What you will do. Would you write out the entries again, exactly as they are, but without images?

[Bounding box prediction data]

:::::

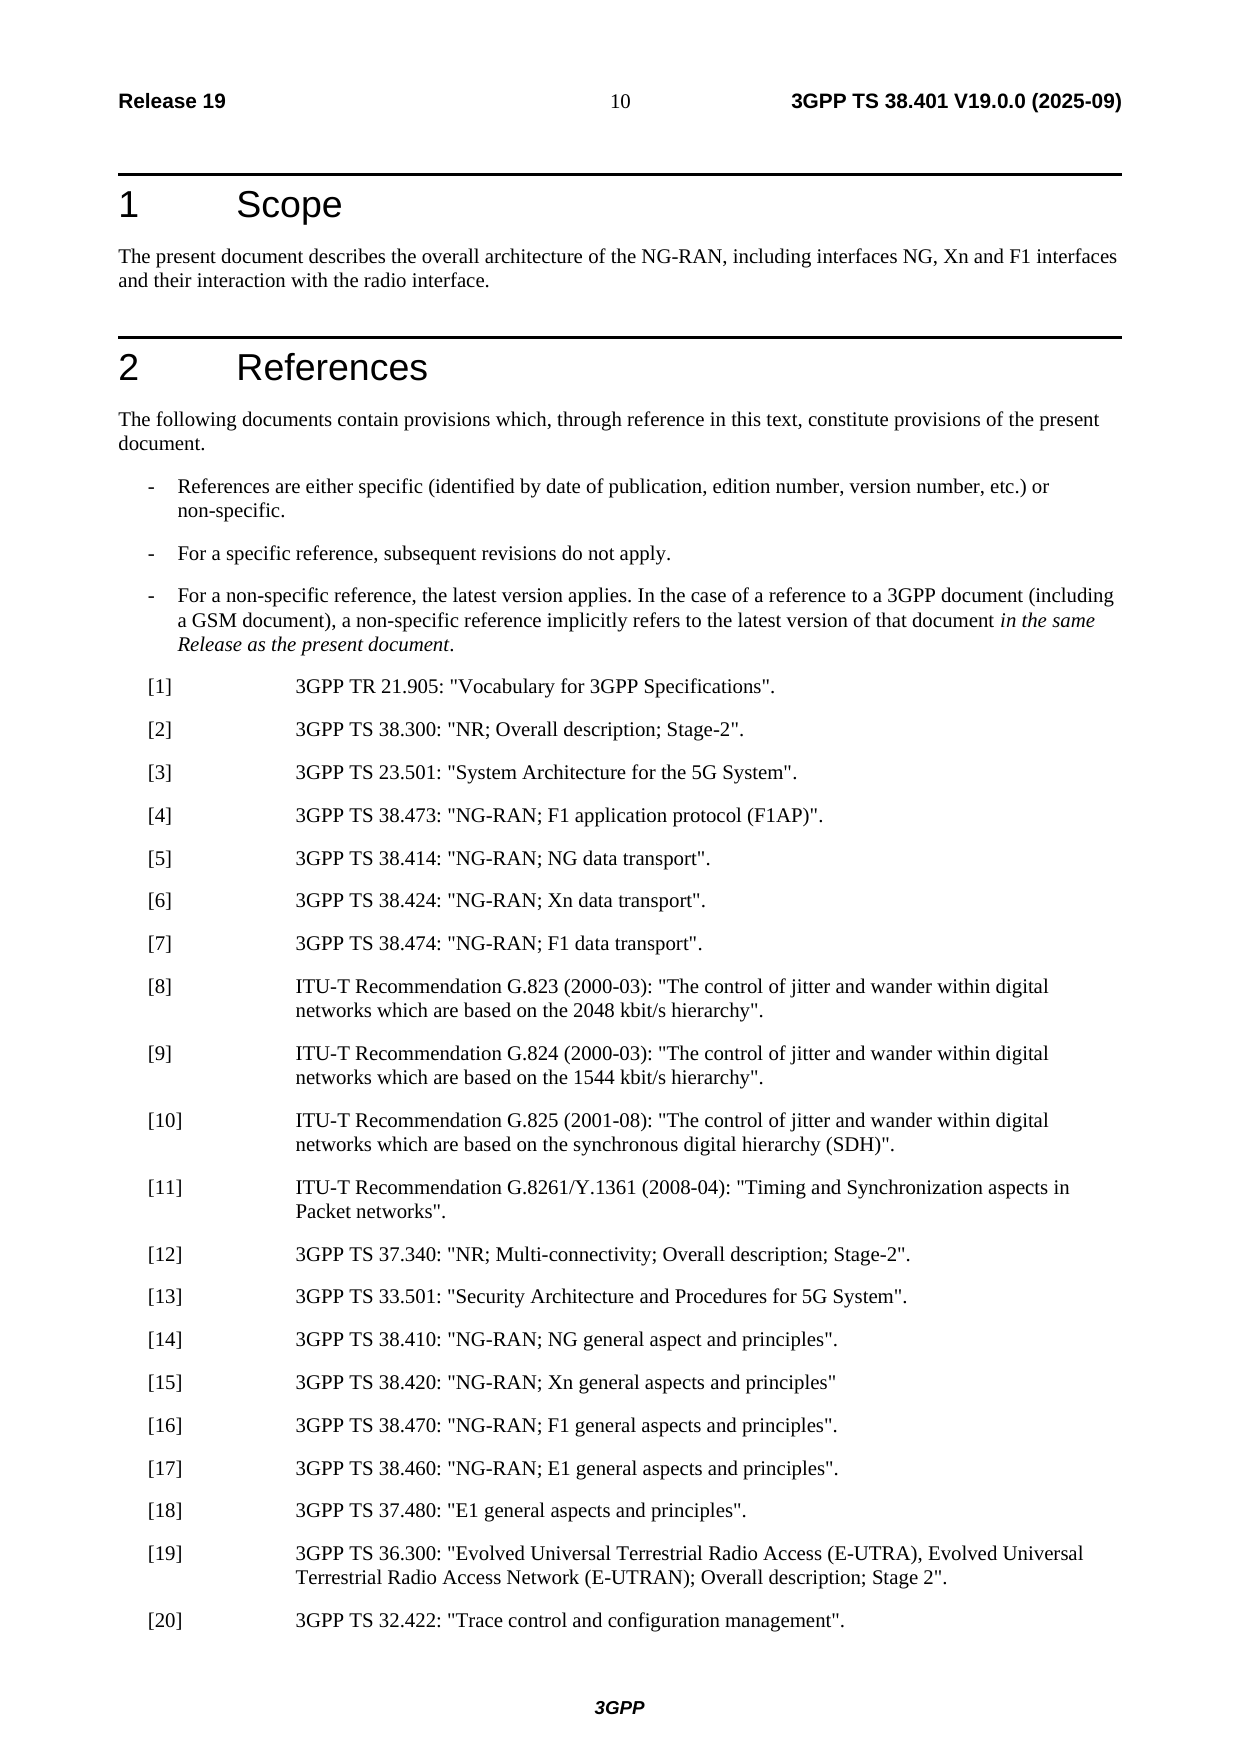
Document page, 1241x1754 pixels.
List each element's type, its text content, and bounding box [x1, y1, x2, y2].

text [20] 3GPP TS 32.422: "Trace control and configuration management". [148, 1608, 1122, 1632]
subtitle 2 References [118, 339, 1122, 388]
text [19] 3GPP TS 36.300: "Evolved Universal Terrestrial Radio Access (E-UTRA), Evolved Universal Terrestrial Radio Access Network (E-UTRAN); Overall description; Stage 2". [148, 1541, 1122, 1589]
text The following documents contain provisions which, through reference in this text, constitute provisions of the present document. [118, 407, 1122, 455]
subtitle 1 Scope [118, 176, 1122, 225]
text [18] 3GPP TS 37.480: "E1 general aspects and principles". [148, 1498, 1122, 1522]
text [8] ITU-T Recommendation G.823 (2000-03): "The control of jitter and wander within digital networks which are based on the 2048 kbit/s hierarchy". [148, 974, 1122, 1022]
text [3] 3GPP TS 23.501: "System Architecture for the 5G System". [148, 760, 1122, 784]
text - References are either specific (identified by date of publication, edition number, version number, etc.) or non-specific. [148, 474, 1122, 522]
text [4] 3GPP TS 38.473: "NG-RAN; F1 application protocol (F1AP)". [148, 803, 1122, 827]
text [15] 3GPP TS 38.420: "NG-RAN; Xn general aspects and principles" [148, 1370, 1122, 1394]
text [5] 3GPP TS 38.414: "NG-RAN; NG data transport". [148, 846, 1122, 870]
text [2] 3GPP TS 38.300: "NR; Overall description; Stage-2". [148, 717, 1122, 741]
text [12] 3GPP TS 37.340: "NR; Multi-connectivity; Overall description; Stage-2". [148, 1242, 1122, 1266]
text The present document describes the overall architecture of the NG-RAN, including interfaces NG, Xn and F1 interfaces and their interaction with the radio interface. [118, 244, 1122, 292]
text [9] ITU-T Recommendation G.824 (2000-03): "The control of jitter and wander within digital networks which are based on the 1544 kbit/s hierarchy". [148, 1041, 1122, 1089]
text - For a non-specific reference, the latest version applies. In the case of a reference to a 3GPP document (including a GSM document), a non-specific reference implicitly refers to the latest version of that document in the same Release as the present document. [148, 583, 1122, 656]
text [13] 3GPP TS 33.501: "Security Architecture and Procedures for 5G System". [148, 1284, 1122, 1308]
text - For a specific reference, subsequent revisions do not apply. [148, 541, 1122, 565]
text [11] ITU-T Recommendation G.8261/Y.1361 (2008-04): "Timing and Synchronization aspects in Packet networks". [148, 1175, 1122, 1223]
text [14] 3GPP TS 38.410: "NG-RAN; NG general aspect and principles". [148, 1327, 1122, 1351]
text [7] 3GPP TS 38.474: "NG-RAN; F1 data transport". [148, 931, 1122, 955]
text [16] 3GPP TS 38.470: "NG-RAN; F1 general aspects and principles". [148, 1413, 1122, 1437]
text [1] 3GPP TR 21.905: "Vocabulary for 3GPP Specifications". [148, 674, 1122, 698]
text [10] ITU-T Recommendation G.825 (2001-08): "The control of jitter and wander within digital networks which are based on the synchronous digital hierarchy (SDH)". [148, 1108, 1122, 1156]
text [6] 3GPP TS 38.424: "NG-RAN; Xn data transport". [148, 888, 1122, 912]
text [17] 3GPP TS 38.460: "NG-RAN; E1 general aspects and principles". [148, 1456, 1122, 1480]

:::::

Response for this exercise.
Document page, 1241x1754 pixels.
List each element's type, its text content, and bounding box [x1, y1, x2, y2].

text [20] 3GPP TS 32.422: "Trace control and configuration management". [148, 1608, 1122, 1632]
subtitle 2 References [118, 339, 1122, 388]
text [19] 3GPP TS 36.300: "Evolved Universal Terrestrial Radio Access (E-UTRA), Evolved Universal Terrestrial Radio Access Network (E-UTRAN); Overall description; Stage 2". [148, 1541, 1122, 1589]
text The following documents contain provisions which, through reference in this text, constitute provisions of the present document. [118, 407, 1122, 455]
subtitle 1 Scope [118, 176, 1122, 225]
text [18] 3GPP TS 37.480: "E1 general aspects and principles". [148, 1498, 1122, 1522]
text [8] ITU-T Recommendation G.823 (2000-03): "The control of jitter and wander within digital networks which are based on the 2048 kbit/s hierarchy". [148, 974, 1122, 1022]
text [3] 3GPP TS 23.501: "System Architecture for the 5G System". [148, 760, 1122, 784]
text - References are either specific (identified by date of publication, edition number, version number, etc.) or non-specific. [148, 474, 1122, 522]
text [4] 3GPP TS 38.473: "NG-RAN; F1 application protocol (F1AP)". [148, 803, 1122, 827]
text [15] 3GPP TS 38.420: "NG-RAN; Xn general aspects and principles" [148, 1370, 1122, 1394]
text [5] 3GPP TS 38.414: "NG-RAN; NG data transport". [148, 846, 1122, 870]
text [2] 3GPP TS 38.300: "NR; Overall description; Stage-2". [148, 717, 1122, 741]
text [12] 3GPP TS 37.340: "NR; Multi-connectivity; Overall description; Stage-2". [148, 1242, 1122, 1266]
text The present document describes the overall architecture of the NG-RAN, including interfaces NG, Xn and F1 interfaces and their interaction with the radio interface. [118, 244, 1122, 292]
text [9] ITU-T Recommendation G.824 (2000-03): "The control of jitter and wander within digital networks which are based on the 1544 kbit/s hierarchy". [148, 1041, 1122, 1089]
text - For a non-specific reference, the latest version applies. In the case of a reference to a 3GPP document (including a GSM document), a non-specific reference implicitly refers to the latest version of that document in the same Release as the present document. [148, 583, 1122, 656]
text [13] 3GPP TS 33.501: "Security Architecture and Procedures for 5G System". [148, 1284, 1122, 1308]
text - For a specific reference, subsequent revisions do not apply. [148, 541, 1122, 565]
text [11] ITU-T Recommendation G.8261/Y.1361 (2008-04): "Timing and Synchronization aspects in Packet networks". [148, 1175, 1122, 1223]
text [14] 3GPP TS 38.410: "NG-RAN; NG general aspect and principles". [148, 1327, 1122, 1351]
text [7] 3GPP TS 38.474: "NG-RAN; F1 data transport". [148, 931, 1122, 955]
text [16] 3GPP TS 38.470: "NG-RAN; F1 general aspects and principles". [148, 1413, 1122, 1437]
text [1] 3GPP TR 21.905: "Vocabulary for 3GPP Specifications". [148, 674, 1122, 698]
text [10] ITU-T Recommendation G.825 (2001-08): "The control of jitter and wander within digital networks which are based on the synchronous digital hierarchy (SDH)". [148, 1108, 1122, 1156]
text [6] 3GPP TS 38.424: "NG-RAN; Xn data transport". [148, 888, 1122, 912]
text [17] 3GPP TS 38.460: "NG-RAN; E1 general aspects and principles". [148, 1456, 1122, 1480]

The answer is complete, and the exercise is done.